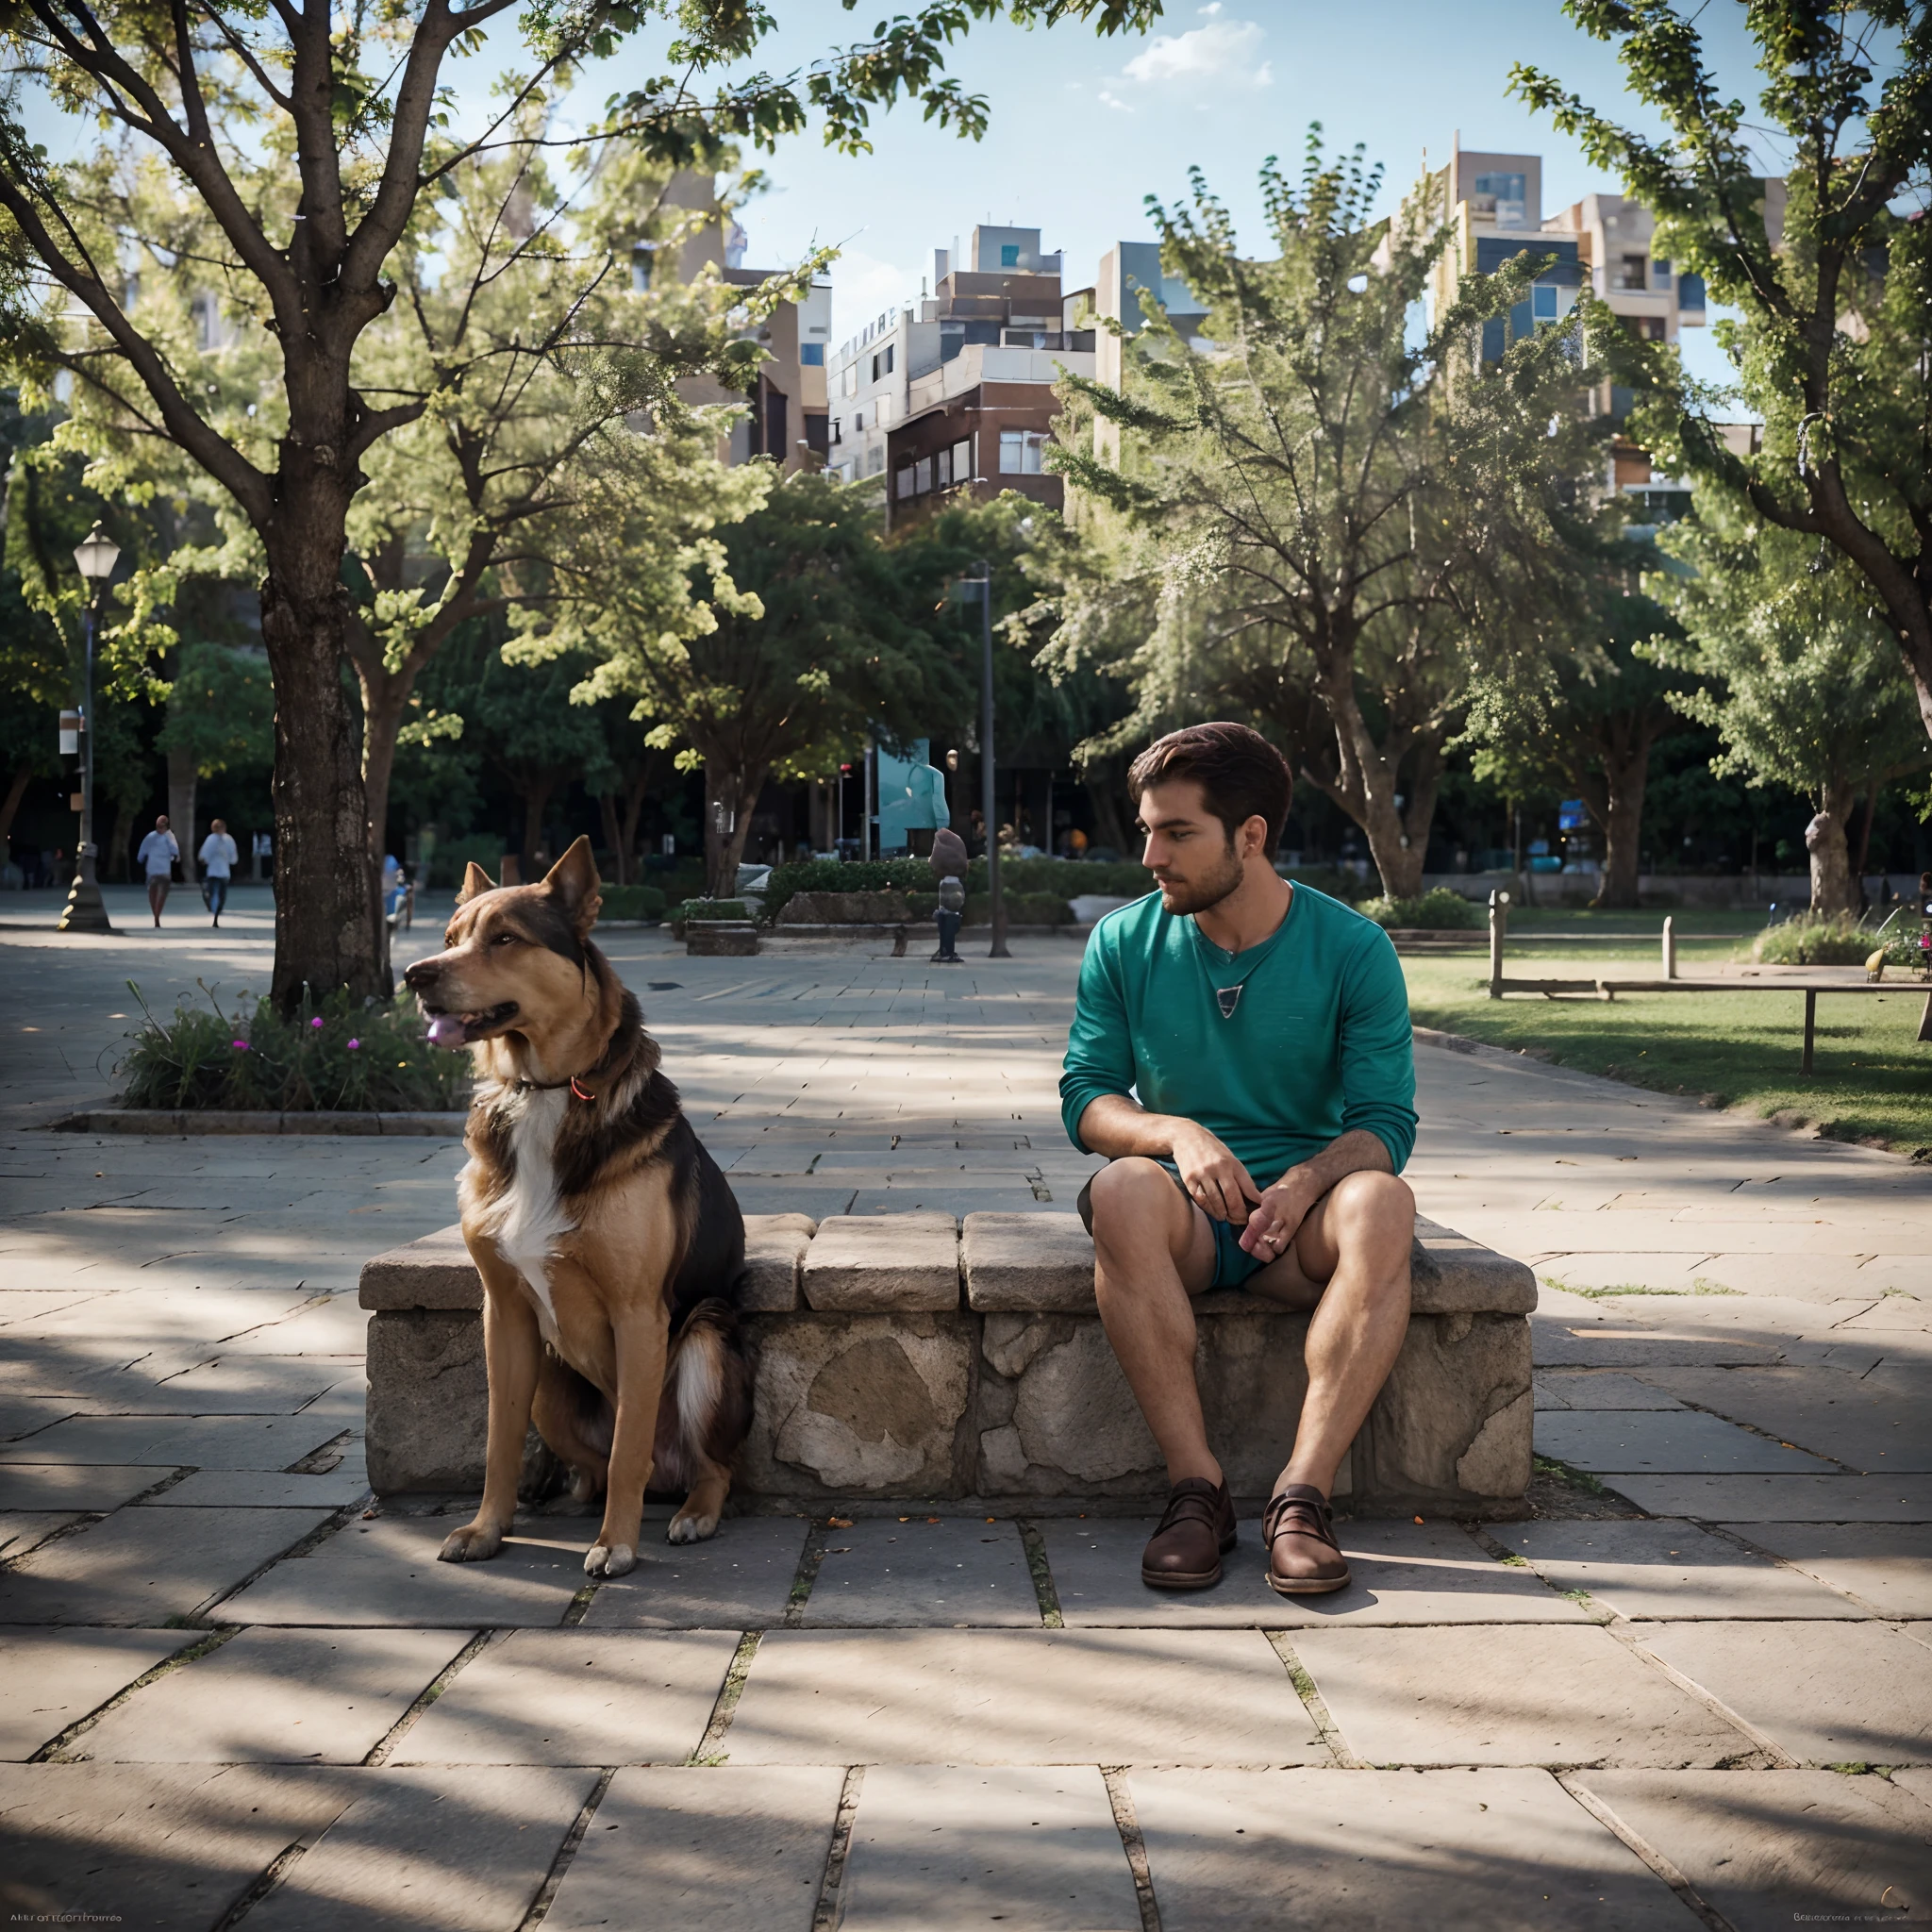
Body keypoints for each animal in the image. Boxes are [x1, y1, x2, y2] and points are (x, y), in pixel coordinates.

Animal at [404, 838, 749, 1576]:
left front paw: (617, 1543)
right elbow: (499, 1444)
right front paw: (487, 1528)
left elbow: (628, 1449)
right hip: (548, 1381)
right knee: (590, 1465)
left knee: (707, 1466)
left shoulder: (640, 1314)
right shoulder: (503, 1315)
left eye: (505, 938)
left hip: (704, 1340)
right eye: (449, 939)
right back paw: (570, 1499)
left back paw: (691, 1513)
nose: (416, 974)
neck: (545, 1090)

◆ WHAT IS REQUIRED ◆
Return exactly the line that contains "right front paw: (487, 1528)" and every line after it, through the last line of the records.

◆ EXERCISE ANSWER ◆
right front paw: (487, 1528)
left elbow: (628, 1449)
right hip: (548, 1381)
right knee: (590, 1465)
left knee: (707, 1466)
left shoulder: (640, 1314)
right shoulder: (503, 1315)
left eye: (505, 938)
left hip: (704, 1340)
right eye: (449, 939)
right back paw: (570, 1499)
left back paw: (691, 1513)
nose: (416, 974)
neck: (545, 1090)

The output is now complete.